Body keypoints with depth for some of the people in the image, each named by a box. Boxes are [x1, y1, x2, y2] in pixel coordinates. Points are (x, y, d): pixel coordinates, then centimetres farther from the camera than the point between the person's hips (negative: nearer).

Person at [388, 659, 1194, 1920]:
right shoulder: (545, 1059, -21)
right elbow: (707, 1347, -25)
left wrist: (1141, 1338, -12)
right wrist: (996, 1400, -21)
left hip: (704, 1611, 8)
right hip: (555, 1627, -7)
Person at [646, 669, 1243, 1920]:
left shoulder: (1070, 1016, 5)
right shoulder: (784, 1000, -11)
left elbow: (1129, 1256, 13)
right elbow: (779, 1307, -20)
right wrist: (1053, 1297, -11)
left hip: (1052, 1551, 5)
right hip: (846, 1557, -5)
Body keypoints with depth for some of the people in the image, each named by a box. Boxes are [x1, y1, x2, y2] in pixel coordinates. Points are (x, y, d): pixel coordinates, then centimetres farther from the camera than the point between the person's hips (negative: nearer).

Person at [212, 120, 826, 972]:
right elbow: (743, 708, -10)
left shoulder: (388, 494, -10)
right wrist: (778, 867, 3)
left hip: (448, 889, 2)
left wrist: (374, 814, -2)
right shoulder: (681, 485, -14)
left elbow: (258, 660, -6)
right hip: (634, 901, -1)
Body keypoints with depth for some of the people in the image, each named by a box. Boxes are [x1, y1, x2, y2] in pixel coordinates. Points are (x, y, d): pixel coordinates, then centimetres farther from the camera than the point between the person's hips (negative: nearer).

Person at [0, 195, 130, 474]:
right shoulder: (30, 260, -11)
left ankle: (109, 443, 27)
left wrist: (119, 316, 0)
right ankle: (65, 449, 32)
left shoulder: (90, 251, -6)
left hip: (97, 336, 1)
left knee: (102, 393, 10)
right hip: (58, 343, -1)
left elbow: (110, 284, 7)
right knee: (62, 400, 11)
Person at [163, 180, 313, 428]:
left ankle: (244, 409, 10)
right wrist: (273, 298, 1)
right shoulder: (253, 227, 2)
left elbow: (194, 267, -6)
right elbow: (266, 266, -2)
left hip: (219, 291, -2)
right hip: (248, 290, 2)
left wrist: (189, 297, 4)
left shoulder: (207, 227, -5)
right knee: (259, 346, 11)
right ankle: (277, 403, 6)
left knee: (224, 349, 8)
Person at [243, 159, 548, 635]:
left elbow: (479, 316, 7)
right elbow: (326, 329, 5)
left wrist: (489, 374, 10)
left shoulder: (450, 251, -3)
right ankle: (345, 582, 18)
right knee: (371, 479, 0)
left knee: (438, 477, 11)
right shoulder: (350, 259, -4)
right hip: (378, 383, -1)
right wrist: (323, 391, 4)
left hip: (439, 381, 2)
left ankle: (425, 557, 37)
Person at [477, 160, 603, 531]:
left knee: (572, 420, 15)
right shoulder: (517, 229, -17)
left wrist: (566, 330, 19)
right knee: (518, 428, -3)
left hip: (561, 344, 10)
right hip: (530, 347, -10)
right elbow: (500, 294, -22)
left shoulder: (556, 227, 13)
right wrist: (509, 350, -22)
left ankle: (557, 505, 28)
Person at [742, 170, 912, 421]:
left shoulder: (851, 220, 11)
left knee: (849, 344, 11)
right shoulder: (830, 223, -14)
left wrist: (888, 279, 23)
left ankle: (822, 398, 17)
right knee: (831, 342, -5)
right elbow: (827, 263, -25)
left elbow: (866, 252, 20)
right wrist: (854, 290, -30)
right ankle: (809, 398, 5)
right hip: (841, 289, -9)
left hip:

•••

— Task prompt —
The records above must be reproduced word for word.

— Result of the task —
Body keypoints with depth for some of the people in the image, each named by a box. Boxes are [x1, y1, x2, y2] in pixel coordinates. Points are (x, y, d): pixel coordinates, then centimetres farther from the camera than the point between the person's hips (negative: nearer).

Person at [388, 659, 1194, 1920]:
right shoulder: (545, 1059, -21)
right elbow: (707, 1347, -25)
left wrist: (1141, 1338, -12)
right wrist: (996, 1400, -21)
left hip: (704, 1611, 8)
right hip: (555, 1627, -7)
Person at [646, 669, 1243, 1920]:
left shoulder: (1070, 1016, 5)
right shoulder: (784, 1000, -11)
left elbow: (1129, 1256, 13)
right elbow: (779, 1307, -20)
right wrist: (1053, 1297, -11)
left hip: (1052, 1551, 5)
right hip: (846, 1557, -5)
Body keypoints with depth for some of the people in the image, each named by a box. Boxes are [x1, y1, x2, y2] in pixel coordinates. Points are (x, y, d): pixel coordinates, then centimetres farther from the camera than the point between the person's hips (negative: nearer).

Person at [212, 120, 826, 972]:
right elbow: (743, 708, -10)
left shoulder: (388, 494, -10)
right wrist: (778, 867, 3)
left hip: (448, 889, 2)
left wrist: (374, 814, -2)
right shoulder: (681, 485, -14)
left elbow: (258, 660, -6)
right hip: (634, 901, -1)
Body keypoints with depth for some of the people in the image, each named by a box. Boxes are [x1, y1, x2, y2] in pixel coordinates. Points are (x, y, d): pixel coordinates, then centimetres farther from the camera than the point between the person's hips (negative: nearer).

Person at [0, 195, 130, 474]:
right shoulder: (30, 260, -11)
left ankle: (109, 443, 27)
left wrist: (119, 316, 0)
right ankle: (65, 449, 32)
left shoulder: (90, 251, -6)
left hip: (97, 336, 1)
left knee: (102, 393, 10)
right hip: (58, 343, -1)
left elbow: (110, 284, 7)
right knee: (62, 400, 11)
Person at [163, 180, 313, 428]:
left ankle: (244, 409, 10)
right wrist: (273, 298, 1)
right shoulder: (253, 227, 2)
left elbow: (194, 267, -6)
right elbow: (266, 266, -2)
left hip: (219, 291, -2)
right hip: (248, 290, 2)
left wrist: (189, 297, 4)
left shoulder: (207, 227, -5)
right knee: (259, 346, 11)
right ankle: (277, 403, 6)
left knee: (224, 349, 8)
Person at [243, 159, 548, 635]:
left elbow: (479, 316, 7)
right elbow: (326, 329, 5)
left wrist: (489, 374, 10)
left shoulder: (450, 251, -3)
right ankle: (345, 582, 18)
right knee: (371, 479, 0)
left knee: (438, 477, 11)
right shoulder: (350, 259, -4)
right hip: (378, 383, -1)
right wrist: (323, 391, 4)
left hip: (439, 381, 2)
left ankle: (425, 557, 37)
Person at [477, 160, 603, 531]:
left knee: (572, 420, 15)
right shoulder: (517, 229, -17)
left wrist: (566, 330, 19)
right knee: (518, 428, -3)
left hip: (561, 344, 10)
right hip: (530, 347, -10)
right elbow: (500, 294, -22)
left shoulder: (556, 227, 13)
right wrist: (509, 350, -22)
left ankle: (557, 505, 28)
Person at [742, 170, 912, 421]:
left shoulder: (851, 220, 11)
left knee: (849, 344, 11)
right shoulder: (830, 223, -14)
left wrist: (888, 279, 23)
left ankle: (822, 398, 17)
right knee: (831, 342, -5)
right elbow: (827, 263, -25)
left elbow: (866, 252, 20)
right wrist: (854, 290, -30)
right ankle: (809, 398, 5)
right hip: (841, 289, -9)
left hip:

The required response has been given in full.